In order to unroll instance specifiers into actual instances, it uses unroller.py. Sometimes, the PPRs list something that looks like a pattern to unroll, but the core can really only see one of the many instances of the register. Those are listed in the variable implicit_patterns in unroller.py in order to prevent them from being unrolled (it's expected for the resulting SVD files to be used from the CPU core--and from its point of view, the other instances don't matter to this specific core).
The outputs are usually called phase3_host.svd for the HOST access method and phase3_io.svd for the IO access method.
After that, you can use svd2rust or similar tools to generate header files or similar files that allow you to access those registers using human-readable constructs.
There's also files phase3_host_ficaa.svd and phase3_smn_ficaa.svd which can't be used with svd2rust but which list data fabric registers that are beind a FICAA indirect access. The field addressOffset already contains the FICAA field as it is supposed to be programmed.
Because of the way this indirect access is to be done, it's not possible to represent any of those peripherals as a continuous (bigger than 32 bit long) struct in memory.
Phase 4 identifies register blocks and collects those into clusters.

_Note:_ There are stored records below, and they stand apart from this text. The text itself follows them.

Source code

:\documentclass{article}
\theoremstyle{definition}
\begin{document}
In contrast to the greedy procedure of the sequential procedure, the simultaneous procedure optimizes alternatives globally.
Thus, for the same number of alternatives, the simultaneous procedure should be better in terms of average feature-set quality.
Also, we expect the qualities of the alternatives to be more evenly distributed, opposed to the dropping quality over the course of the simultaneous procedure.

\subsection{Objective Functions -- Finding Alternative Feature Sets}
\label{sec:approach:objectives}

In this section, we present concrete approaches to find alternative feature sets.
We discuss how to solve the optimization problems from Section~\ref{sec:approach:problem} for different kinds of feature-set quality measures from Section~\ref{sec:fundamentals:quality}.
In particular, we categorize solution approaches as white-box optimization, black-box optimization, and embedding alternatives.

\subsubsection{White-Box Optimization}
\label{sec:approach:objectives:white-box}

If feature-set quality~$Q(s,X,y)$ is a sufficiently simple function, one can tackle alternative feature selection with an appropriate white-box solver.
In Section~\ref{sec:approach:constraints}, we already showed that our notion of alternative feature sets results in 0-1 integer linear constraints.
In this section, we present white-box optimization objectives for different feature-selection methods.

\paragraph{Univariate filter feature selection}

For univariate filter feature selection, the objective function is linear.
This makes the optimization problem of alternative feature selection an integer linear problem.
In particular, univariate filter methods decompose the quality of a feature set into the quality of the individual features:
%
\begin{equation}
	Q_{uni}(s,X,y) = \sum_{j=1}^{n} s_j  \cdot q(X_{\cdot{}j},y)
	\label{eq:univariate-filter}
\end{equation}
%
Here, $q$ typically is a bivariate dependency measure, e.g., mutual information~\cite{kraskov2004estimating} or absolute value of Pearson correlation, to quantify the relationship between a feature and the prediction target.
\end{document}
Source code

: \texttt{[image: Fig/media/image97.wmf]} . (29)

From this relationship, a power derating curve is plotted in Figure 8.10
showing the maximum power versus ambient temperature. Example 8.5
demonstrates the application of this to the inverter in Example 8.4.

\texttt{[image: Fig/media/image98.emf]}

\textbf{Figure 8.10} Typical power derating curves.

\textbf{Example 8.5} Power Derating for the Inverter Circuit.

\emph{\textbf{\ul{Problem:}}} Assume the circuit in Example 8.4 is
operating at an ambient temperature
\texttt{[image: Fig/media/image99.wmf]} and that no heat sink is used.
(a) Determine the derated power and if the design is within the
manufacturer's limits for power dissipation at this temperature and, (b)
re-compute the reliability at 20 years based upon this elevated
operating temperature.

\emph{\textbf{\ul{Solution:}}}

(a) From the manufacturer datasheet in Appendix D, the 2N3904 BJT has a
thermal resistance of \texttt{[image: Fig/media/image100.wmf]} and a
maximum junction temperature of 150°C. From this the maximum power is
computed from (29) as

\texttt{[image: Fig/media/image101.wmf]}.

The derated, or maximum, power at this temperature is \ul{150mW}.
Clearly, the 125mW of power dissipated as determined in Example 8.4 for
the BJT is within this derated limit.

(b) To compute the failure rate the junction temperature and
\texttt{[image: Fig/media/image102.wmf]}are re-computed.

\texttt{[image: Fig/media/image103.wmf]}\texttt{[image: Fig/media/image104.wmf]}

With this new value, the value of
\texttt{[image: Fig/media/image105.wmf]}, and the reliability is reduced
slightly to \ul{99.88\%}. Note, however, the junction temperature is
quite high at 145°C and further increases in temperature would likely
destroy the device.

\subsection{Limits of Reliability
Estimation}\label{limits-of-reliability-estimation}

If the collection into clusters is done automatically (rather than by configuration), then the cluster name with have the suffix "_unsorted".
Registers with adjacent addresses are collected into clusters.
The collection proceeds greedily and if in doubt, collects more into fewer clusters.
It's a good idea to edit phase4_cluster_names in settings.py to set up which things start a new cluster.
Finally, if a cluster contains only one register, the cluster level is elided and the register is represented without extra cluster.
This phase filters the phase3 result such that a register block is represented as a cluster.
It also adds <displayName> nodes with a more human-readable name if it's different (i.e. shorter) than the original register name.
This phase makes all the addressOffsets relative to the cluster they are in. Some tools expect this--but it's harder for a human to understand the resulting SVD file than if it was just absolute addresses.
This is all automated using GNU Make, so just make is enough to make it go through all the necessary phases.